J'aimerais savoir l'origine et l'histoire de l'anglais rastafari, l'« Iyaric »
Question d'origine :
J'aimerais savoir l'origine et l'histoire de l'anglais rastafari, l'« Iyaric ». Y a-t-il des études qui lui sont consacrées ? Existe-t-il encore en 2023 ? Quels sont des exemples de mots contestataires vis-à-vis de l'Occident (Babylone) ? Y a-t-il de grands auteurs qui l'utilisent ?
Réponse du Guichet
Le I-yaric, dread-talk ou parler rasta constitue une forme très originale de réinvention de la langue anglaise, au carrefour du politique, du religieux et du culturel.
Le I-yaric ou Dread-talk puise son origine dans le Rastafarisme, ce mouvement politique et religieux qui voit le jour en Jamaïque, dans les années 1930. Pour rappel, le Rastafarisme prône, en s'appuyant sur une lecture messianique de la Bible, un retour en Afrique des descendants d’esclaves exilés sur le continent américain et dans la zone caribéenne. Car, en dépit de l’abolition de l’esclavage, les conditions de vie des descendants d’esclaves demeurent terriblement précaires et soumises à l’injustice et à l’oppression.
C’est dans ce contexte que naît le I-yaric ou dread-talk. La langue anglaise étant perçue comme la langue de l’oppresseur et donc corrompue, il s’agit de s’en affranchir en se réappropriant la langue et ses concepts. Il faut, en effet, décoloniser les esprits.
La domination Blanche ou plutôt "Babylon", comme la qualifie les Rastas, se trouve au cœur de la critique de ce mouvement. Il est intéressant d’ailleurs de noter la polysémie du terme "Babylon", dans la culture Rasta. Cela peut désigner tout aussi bien une organisation qui opprime des innocents, comme la police ou le gouvernement que le monde matérialiste façonné par l’homme blanc.

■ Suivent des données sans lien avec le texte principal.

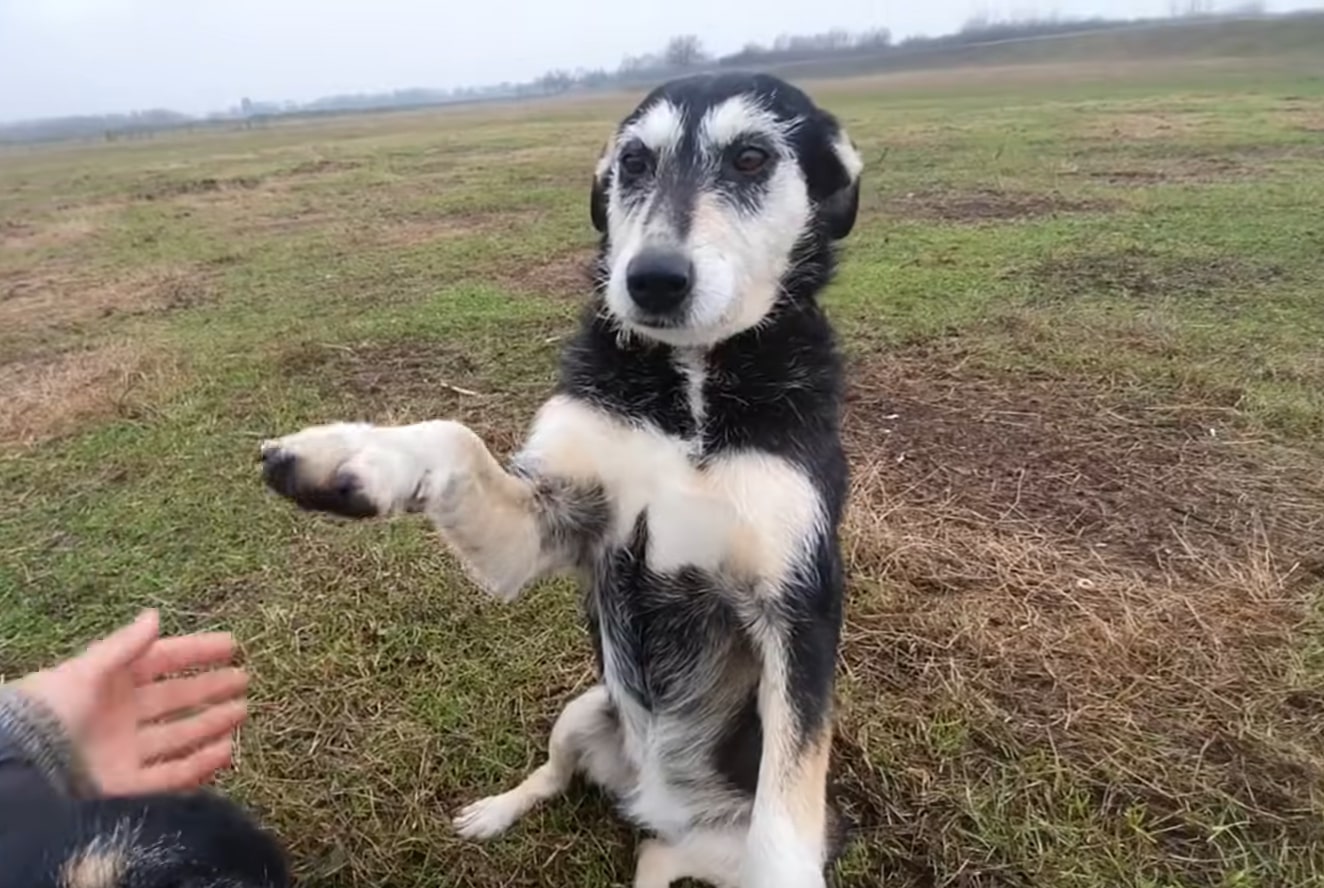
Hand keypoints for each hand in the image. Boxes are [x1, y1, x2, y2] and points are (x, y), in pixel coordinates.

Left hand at [16, 609, 248, 795]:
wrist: (22, 763)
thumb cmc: (50, 709)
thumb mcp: (87, 669)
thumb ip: (125, 646)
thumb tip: (155, 615)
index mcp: (111, 683)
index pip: (162, 661)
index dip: (196, 652)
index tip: (232, 645)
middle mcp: (123, 716)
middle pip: (175, 699)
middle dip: (210, 688)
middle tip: (244, 679)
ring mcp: (126, 752)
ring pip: (179, 735)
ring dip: (211, 723)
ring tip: (242, 711)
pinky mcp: (128, 786)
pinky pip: (171, 774)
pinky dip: (200, 765)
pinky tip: (226, 750)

Dans ce registre contestataire, nous pouvons souligner l’inventivité de ce langage en mentionnant, par exemple, les mots-valises, trouvailles de Peter Tosh, dans ses chansons, tels que «shitstem» (system) ou encore «polytricks» (politics), qui résume bien le sentiment que peut inspirer à certains la politique. «Trick» signifiant tour, ruse, en anglais.
Autre exemple, le remplacement d’un préfixe ou d’un suffixe par un autre afin de davantage faire correspondre le sens d’un mot avec sa sonorité. Pour la culture rasta, il est ainsi difficilement concevable que le mot qui désigne quelqu’un d’opprimé (oppressed) commence par le son «up». On lui préfèrera donc «downpression», qui reflète mieux le rapport d’infériorité entre des individus.
S’il est difficile de citer des écrivains qui ont adopté ce langage dans leurs œuvres, à l’exception notable du Nobel de Littérature 1992, Dereck Walcott, nous pouvons toutefois affirmer que le reggae a constitué une formidable caisse de résonance culturelle pour la diffusion du dread-talk. En effet, qui n’a pas déjà essayé de déchiffrer les messages politiques de Bob Marley? Nous conclurons justement sur l’un des meilleurs titres de ce dernier, dans sa version "Live at the Lyceum", «Them belly full but we hungry». Ce titre illustre parfaitement les subtilités du dread-talk et la critique politique qu’il contient. En bon anglais, ce titre devrait, en effet, s’énoncer «their belly are full but we are hungry– leurs ventres sont pleins mais nous avons faim». Il faut remarquer l’ellipse des verbes, ici, ainsi que l’inversion pronominale (them pour their) si typiques du dread-talk.
Le dread-talk se distinguant avant tout par sa forme orale, il peut s'avérer compliqué de trouver des textes sur le sujet. Notre réponse s'appuie d'ailleurs principalement sur des blogs de passionnés et sur l'article de l'encyclopédie Universalis consacré au Rastafarisme. Cependant, nous vous signalons le livre suivant, non traduit en français, qui fait référence sur le sujet mais auquel, malheureusement, nous n'avons pu avoir accès que partiellement sur le Web :
Dread-talk : the language of Rastafari de Velma Pollard.